Activities |
1. Please write out the part of the logging thread between "In my research" and "logger like TensorBoard.", inclusive.
2. List the keyword arguments passed to Trainer in the logging thread.
3. Answer these questions from the logging thread.
(a) On what date was the thread created?
(b) What call did Ceceu find for adding images to the log?
(c) In rohitgr7's suggested training_step code, what two keys does the log dictionary hold?

Passage |
========

Pytorch-lightning: Logging loss, metric, and figure to TensorBoard (over train, test and validation step)

Created on 26 Jul 2020 · 9Comments · Source: PyTorchLightning/pytorch-lightning

In my research project the training_step, test_step and validation_step_step is implemented as follows:

    def training_step(self, batch, batch_idx):
        x1, x2 = batch["x1"], batch["x2"]
        predict = self(x1, x2)
        loss = self.loss_fn(predict, self.train_target)
        figure, mrr_metric = self.mrr(predict) # custom metric
        return {'loss': loss, 'progress_bar': {'test_mrr': mrr_metric}}

But I couldn't find an approach to logging the loss value neither the mrr_metric using a logger like TensorBoard.
It would also be interesting to save the figure generated by the metrics in the logger as well.

Currently, the trainer is configured as:

    tb_logger = pl_loggers.TensorBoardLogger(cfg.logs.path)
    model = JointEncoder(config=cfg)

    trainer = Trainer(
         max_epochs=cfg.train.max_epochs,
        gpus=1,
        logger=tb_logger
    )
    trainer.fit(model)

However, after the training, I was not able to visualize even the loss variation on the TensorBoard.

Any direction on this?
Thank you in advance.

question

Source

Ceceu

All 9 comments

Try: https://pytorch-lightning.readthedocs.io/en/stable/experiment_reporting.html#log-metrics

def training_step(self, batch, batch_idx):
    # ... computation
    log = {'test_mrr': mrr_metric, 'train_loss': loss}
    return {'loss': loss, 'log': log}

Similarly for val/test.

rohitgr7 on 26 Jul 2020

👍1

Thanks @rohitgr7, it helped a lot.

I realized that I can add images to the log using self.logger.experiment.add_image ....
But how could I do this only at the end of each epoch?

Ceceu on 27 Jul 2020

Override this in LightningModule?
https://github.com/PyTorchLightning/pytorch-lightning/blob/3f2c1022ab0e7027822a2acd66debc8afa90d5d6/pytorch_lightning/core/hooks.py#L112-L116

rohitgr7 on 27 Jul 2020

Override this in LightningModule?

========

Data listing |
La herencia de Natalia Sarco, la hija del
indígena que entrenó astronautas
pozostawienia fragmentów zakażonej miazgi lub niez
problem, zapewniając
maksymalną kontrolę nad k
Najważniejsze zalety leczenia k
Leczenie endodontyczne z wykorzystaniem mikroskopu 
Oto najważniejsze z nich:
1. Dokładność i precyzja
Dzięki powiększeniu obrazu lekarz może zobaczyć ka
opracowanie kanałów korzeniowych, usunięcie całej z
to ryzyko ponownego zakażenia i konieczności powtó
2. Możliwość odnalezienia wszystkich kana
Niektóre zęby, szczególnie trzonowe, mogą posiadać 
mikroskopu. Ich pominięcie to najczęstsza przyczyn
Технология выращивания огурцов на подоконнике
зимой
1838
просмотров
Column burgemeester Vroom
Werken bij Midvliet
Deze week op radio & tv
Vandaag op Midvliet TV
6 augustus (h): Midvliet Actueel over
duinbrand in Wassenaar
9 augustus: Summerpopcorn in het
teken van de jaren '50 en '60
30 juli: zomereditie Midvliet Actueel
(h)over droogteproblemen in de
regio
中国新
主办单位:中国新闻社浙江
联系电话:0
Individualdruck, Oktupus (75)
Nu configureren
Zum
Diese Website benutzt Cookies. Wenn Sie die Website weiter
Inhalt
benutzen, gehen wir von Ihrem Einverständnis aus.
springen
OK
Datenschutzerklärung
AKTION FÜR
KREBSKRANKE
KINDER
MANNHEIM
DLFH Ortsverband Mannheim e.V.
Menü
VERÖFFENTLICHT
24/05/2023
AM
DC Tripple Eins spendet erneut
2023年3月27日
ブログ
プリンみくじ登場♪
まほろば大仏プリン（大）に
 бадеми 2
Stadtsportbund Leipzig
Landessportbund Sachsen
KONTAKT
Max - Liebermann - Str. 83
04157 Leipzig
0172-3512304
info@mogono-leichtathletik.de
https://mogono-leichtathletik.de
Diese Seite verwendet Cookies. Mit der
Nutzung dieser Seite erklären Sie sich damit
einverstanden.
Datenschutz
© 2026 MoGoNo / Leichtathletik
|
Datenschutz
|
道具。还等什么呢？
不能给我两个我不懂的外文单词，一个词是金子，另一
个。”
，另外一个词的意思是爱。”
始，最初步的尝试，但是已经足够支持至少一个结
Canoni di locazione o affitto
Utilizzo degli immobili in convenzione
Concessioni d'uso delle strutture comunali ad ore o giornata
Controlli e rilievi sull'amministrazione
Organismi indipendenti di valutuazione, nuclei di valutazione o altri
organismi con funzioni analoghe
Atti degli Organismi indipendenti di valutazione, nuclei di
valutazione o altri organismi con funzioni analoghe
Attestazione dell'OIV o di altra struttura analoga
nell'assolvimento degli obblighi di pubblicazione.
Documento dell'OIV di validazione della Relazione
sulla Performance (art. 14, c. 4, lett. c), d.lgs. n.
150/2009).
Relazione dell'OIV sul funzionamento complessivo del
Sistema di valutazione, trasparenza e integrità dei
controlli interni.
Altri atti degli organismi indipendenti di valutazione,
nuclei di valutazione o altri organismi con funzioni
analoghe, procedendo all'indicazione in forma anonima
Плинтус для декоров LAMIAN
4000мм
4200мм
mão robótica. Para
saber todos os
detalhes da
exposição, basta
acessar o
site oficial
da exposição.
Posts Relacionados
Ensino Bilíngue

========

Solutions to each task |
1.
In my research project the training_step, test_step and validation_step_step is implemented as follows:

    def training_step(self, batch, batch_idx):
        x1, x2 = batch["x1"], batch["x2"]
        predict = self(x1, x2)
        loss = self.loss_fn(predict, self.train_target)
        figure, mrr_metric = self.mrr(predict) # custom metric
        return {'loss': loss, 'progress_bar': {'test_mrr': mrr_metric}}

But I couldn't find an approach to logging the loss value neither the mrr_metric using a logger like TensorBoard.

2.
max_epochs
gpus
logger

3.
(a) 26 Jul 2020
(b) self.logger.experiment.add_image
(c) 'test_mrr' and 'train_loss'